Heart disease and stroke are the nation's leading causes of death in men. An estimated 935,000 heart attacks and 795,000 strokes occur each year, yet according to the Centers for Disease Control and Prevention, they are among the most preventable.
Experts agree diet and exercise are keys to leading a healthy lifestyle and avoiding health problems such as heart disease and prostate cancer.
Merrill Moses, a three-time United States Olympian and medal winner in water polo, is an advocate for men's health topics. In 2016, Moses celebrated his 20th year as a member of the U.S. water polo men’s national team. Still Olympic strong in his 40s, Moses shares his diet and exercise tips for superb men's health, particularly later in life:
- Exercise 30 minutes each day – no excuses. Don't forget to stretch before each workout, and when you wake up every morning.
- Try new workouts that you find fun and enjoyable. Swimming is a great exercise because it's non-weight bearing and easy on the body. Other exercises like pilates improve your core, keep you flexible and don’t put added stress on the body.

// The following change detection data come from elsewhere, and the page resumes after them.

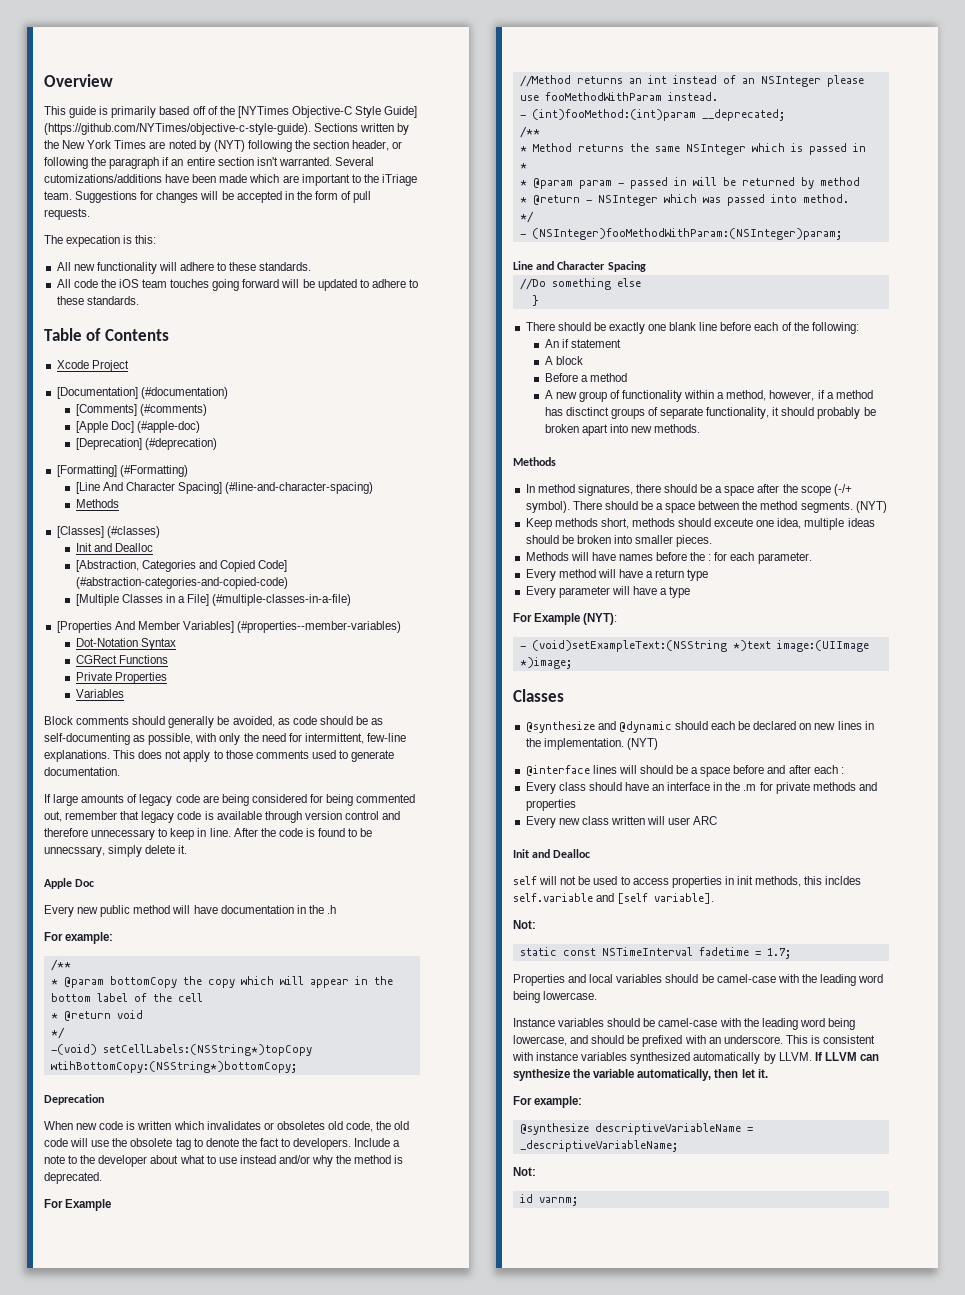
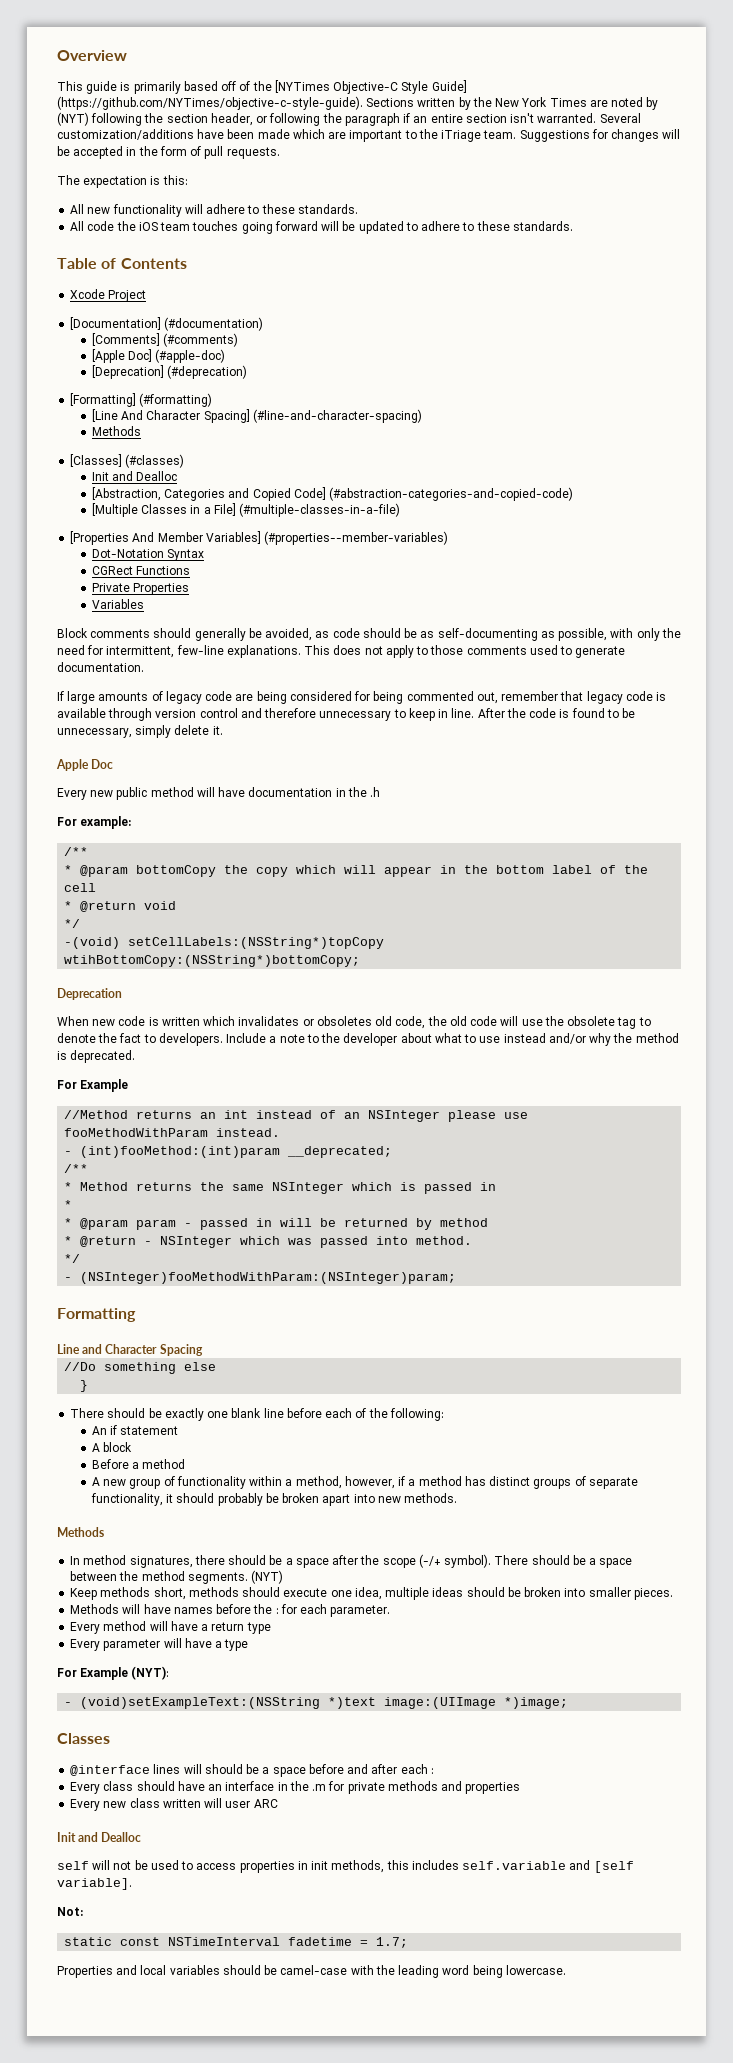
[44,174,162,183] cutomizations/additions -> [57,129,194,140] customization/additions
[66,235,121,247] expecation -> [83,176,148,188] expectation
[119,465,188,477] (#Formatting) -> [139,393,213,407] (#formatting)
[44,846,105,857] unnecssary, -> [57,728,132,738] unnecessary,
(842, 234) none -> [57,1308,136,1322] // Formatting
[565,407,609,416] disctinct -> [489,1476,531,1486] distinct
[714,518,754,527] exceute -> [283,1588,328,1597] execute
[525,721,874,733] [525,738,658,750] // @synthesize and @dynamic should each be declared on new lines in the implementation. (NYT) -> (110, 1738) none
[825,876,862,885] incldes -> [411,1860,459,1870] includes
[513,1018,855,1030] [513,1035,876,1047] [512,1052,879,1064] [513,1069,768,1081] [513,1096,583,1108] [519,1123,753,1135] [519,1140,678,1152] [513,1167,536,1176] [519,1194,578,1206] // Instance variables should be camel-case with the leading word being lowercase, and should be prefixed with an underscore. This is consistent with instance variables synthesized automatically by LLVM. If LLVM can synthesize the variable automatically, then let it. // For example: // @synthesize descriptiveVariableName = _descriptiveVariableName; // Not: // id varnm; -> (566, 1970) none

- Drink a minimum of eight glasses of water per day and stay away from soda, sports drinks and added sugar.
- Rely on healthy snacks to get you through the day. Moses snacks on pistachios to not only avoid being hungry but also because they’re a tasty way to add certain nutrients to his diet and stay energized throughout the day.
A number of nutrition experts agree with Moses’s recommendation of pistachios as a beneficial snack, including noted dietitian Becci Twombley, director of sports nutrition at the University of Southern California. Twombley, who coaches nutrition to 650 Trojan athletes and acts as sports nutrition consultant to the Los Angeles Angels of Anaheim baseball team, sees a variety of health advantages linked to pistachios.
“Pistachios have a wealth of nutrients and bioactive substances that are important for a healthy heart, including fiber, potassium, phytosterols and antioxidants,” Twombley said. “So they're definitely a great low-calorie food for anyone looking to improve his health.”
Pistachios have also been linked to a number of additional health benefits according to clinical trials and medical journals. The phytosterols found in pistachios have been shown to lower blood cholesterol levels, improve urinary tract symptoms and contribute to a healthy prostate. In addition, research shows that potassium-rich pistachios may help lower blood pressure and preserve muscle in older adults.